Dateland: Oboe! I’m In Love
Yesterday I met a gang of harbor seals; an ancient, braless woman with very long pink eyelashes; and a professional oboist. I know what you’re thinking: “Oh, Jennifer, why do you have all the luck?”
Well, my friends, this is what happens when you spend two weeks in Provincetown, MA. Interesting things happen!
Let’s start with the seals. We were kayaking in the bay when suddenly several slick black heads popped out of the water around us. Pop! Pop! Pop! Soon, we were surrounded by seals who either wanted to make friends with us or attack us. Frankly, I was fine with either option. It was their neighborhood and we were the invaders.
“They look like street toughs!” my girlfriend said. “Let’s beat it.” (I’m not sure when my girlfriend started speaking like a minor character from West Side Story, but I suspect it was yet another magical effect from rubbing up against Provincetown.)
Of course, I’m not the type of person to let a challenge from a posse of marine mammals go unmet. So, I countered their adorable menace with my best weapon: my terrible singing voice. I began singing Cole Porter’s “Tale of the Oyster” thinking it would scare them away (the typical effect my voice has on other creatures), but instead they inched closer and bobbed rhythmically. They stayed with us all afternoon, serving as a pack of plump honor guard, occasionally barking in appreciation for my atonal vocal skills.
As if that wasn’t charming enough, as we headed from the harbor into town we spotted one of my favorite oddballs—the aforementioned old dame with hot pink eyelashes and a bosom that hangs down to her ankles. This sight isn’t as shocking as it would be in, say, Des Moines. Provincetown is an artist colony that’s packed with freaks. America’s very first freaks—the Pilgrims—landed here in 1620 before heading to Plymouth, and things haven’t changed much. It’s actually the straight, white tourists who are out of place here. They are bussed in for day trips and clutch each other in terror as they navigate Commercial Street, which is choked with drag queens, musicians, S & Mers, art goons, and the occasional monkey.
I’ve seen the old lady with the eyelashes on every visit for the past 24 years. She serves as a harbinger for a charmed vacation. As soon as I spy her scurrying across my path, I know something wonderful is about to happen. She’s never spoken a word to me, yet always manages to conjure up enchantment for me on each trip.
And this year was no exception! Shortly after she materialized, I met the professional oboist. As regular readers of this column (are there any?) know, it’s been my dream since childhood to meet an oboist. I don’t know why. I don’t even know what an oboe is. I think it’s like a flute but longer.
Anyway, my girlfriend and I were sitting at a waterfront bar and an oboist walked in with a trumpet player. And, no, this isn’t the start of a bad joke. This is real life in P-Town! These guys sat next to us, and after a few moments of pleasant small talk, one of them mentioned he plays the oboe in the New York Philharmonic.
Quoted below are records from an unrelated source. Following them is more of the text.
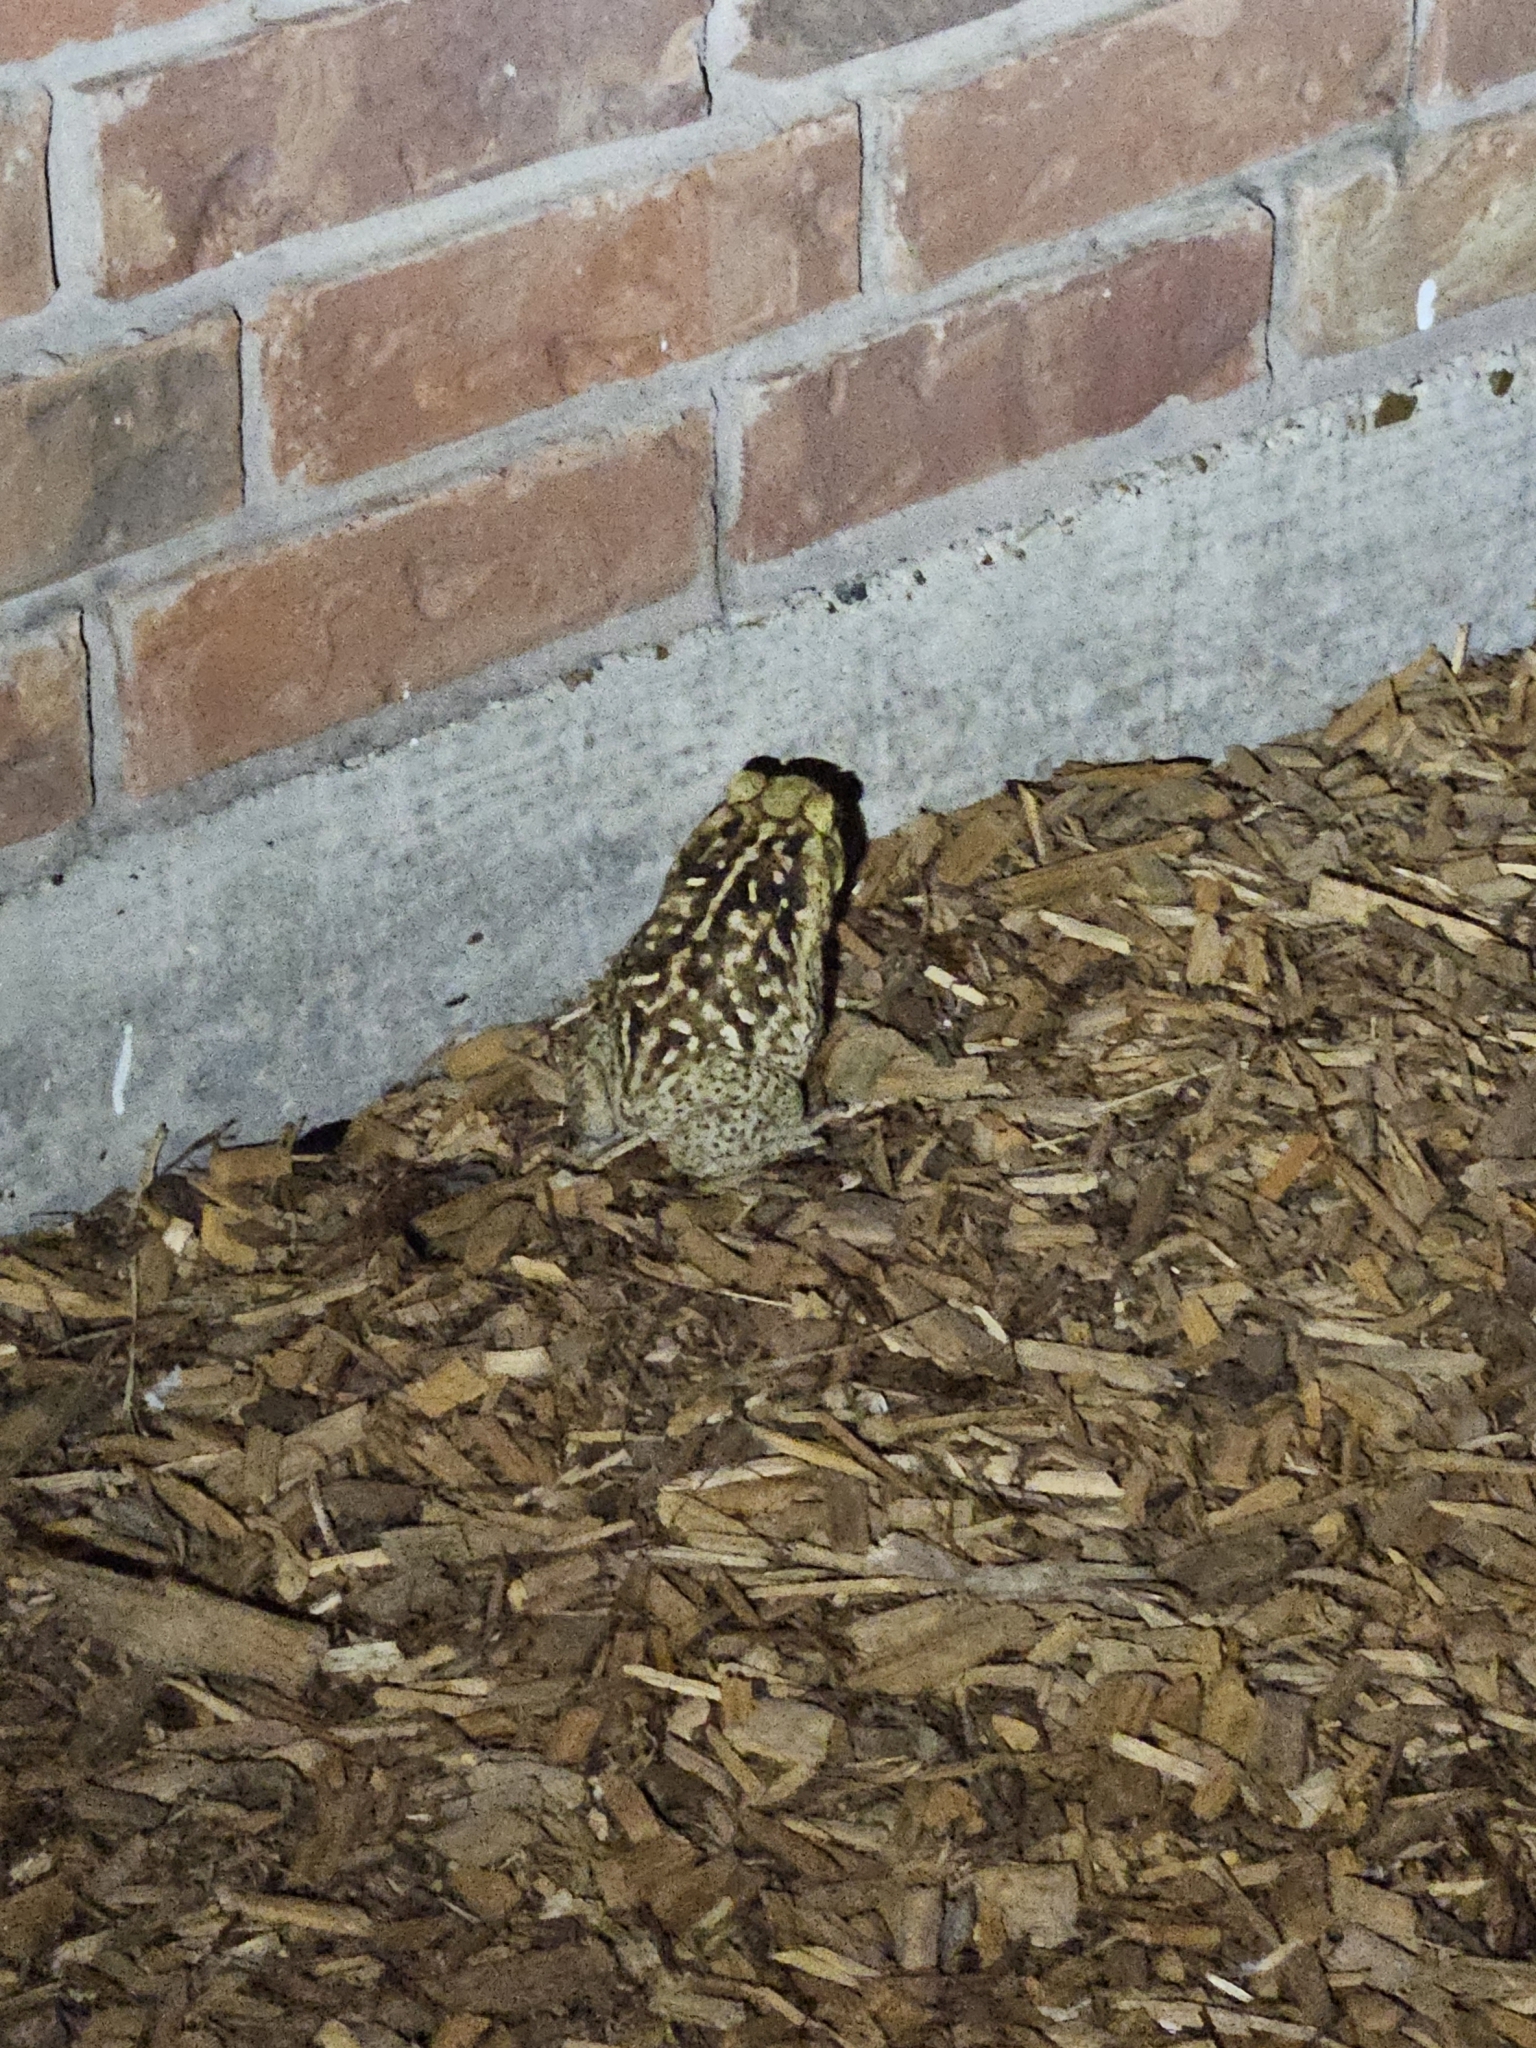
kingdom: Animalia
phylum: Chordata
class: Amphibia
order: Anura
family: Bufonidae
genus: Rhinella
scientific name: Rhinella horribilis
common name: Mesoamerican cane toad
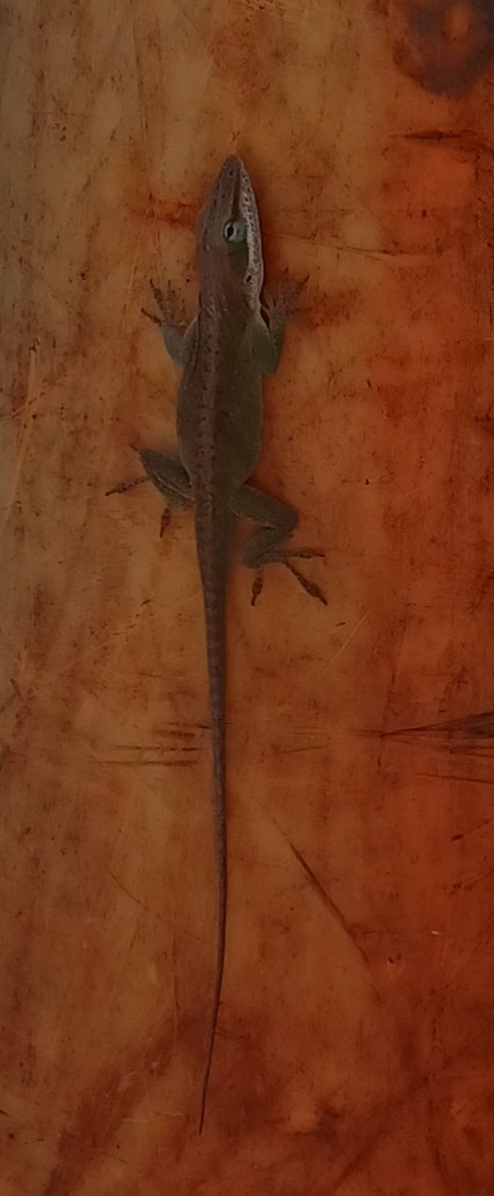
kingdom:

He said this so casually, as if he didn’t realize that this was the most momentous moment of my life! I immediately began hyperventilating with delight.
“Is she OK?” the boys asked with deep concern.
“She’s fine,” said my girlfriend as she held a cool compress to my head.
If I was able to speak at that moment, I would have said: “I’m better than fine. I’m in Provincetown!”